La paille est un matériau qui peut très bien être réutilisée dans d’autres contextes (une autre isolation, de la nourriture pour des animaux, en litière ou en fertilisant pour des terres agricoles)
et dans ce cas, cela consommerait du carburant pour le transport. Ainsi, on peut remarquer que ce système d’isolation permet de réduire au maximum la transformation des matériaux et très peu de consommation. Le tout fonctionne sous forme d’un circuit-court, tout est local. Enfin la particularité est qu’ici tous les matériaux utilisés peuvent être recyclés pour une autre
activité ou pour une autre construction.

Résumé

Le bâtiment sur lequel nous intervenons est construit avec les matériaux locaux, il est ancré dans une culture agricole par les savoir-faire et les matériaux utilisés. Nous avons souhaité conserver cet ancrage technique et culturel et mettre en avant l’histoire de ce territoire et de ce bâtiment.
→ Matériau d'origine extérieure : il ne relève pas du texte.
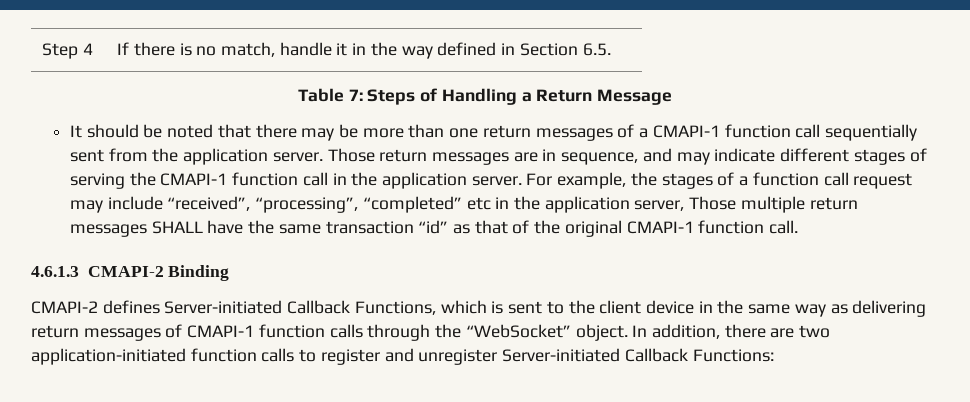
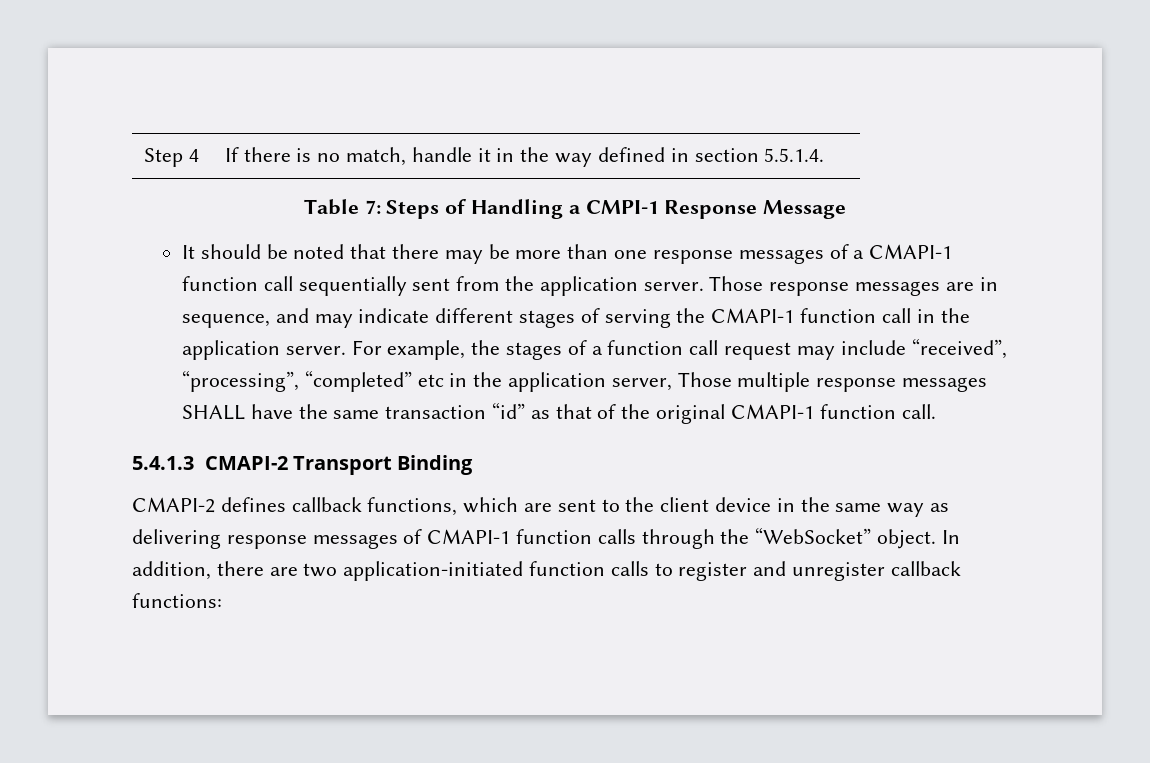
[519,43,611,56] Section 6.5. -> [694,148,825,162] section 5.5.1.4.
[536,89,593,102] Return -> [585,200,758,219] CMPI-1 Response
[482,125,531,138] return -> [652,250,733,264] response
[379,149,428,162] return -> [769,282,850,296] response
[809,197,858,210] return -> [816,378,897,392] response
[31,266,164,277] 4.6.1.3 CMAPI-2 -> [132,456,393,475] 5.4.1.3 CMAPI-2 Transport
[164,300,504,315] Server-initiated Callback Functions, which is -> [291,497,553,516] callback functions, which are
[31,325,79,338] return -> [226,535,307,549] response
[502,348,774,362] Server-initiated Callback Functions: -> [890,561,961,576] [132,593,222,608] callback functions:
Cependant construire avec les matériaux issus de l’agriculture demande plusieurs adaptations :
– se mettre au rythme des saisons et des cultures. Ainsi nous avons imaginé un chantier phasé en fonction des récoltes et des activités agricoles.
– Adapter la technique aux matériaux disponibles et non l’inverse pour éviter toute transformation supplémentaire et les déchets issus ces étapes de transformation.
– Une connaissance du milieu dans lequel on construit, c’est-à-dire de l’environnement tant physique que social, tant technique que culturel, tant écologique qu’économique.
Ce choix en plus d’aborder la question de la construction écologique nous amène à aborder la question économique. L’utilisation de la paille permet d’avoir un cout très faible et une facilité de mise en oeuvre permettant l’auto-construction. Le rapport qualité-prix est également l’un des points forts de cette paroi. Nous avons souhaité montrer que la rénovation écologique peut être accessible à des petits budgets.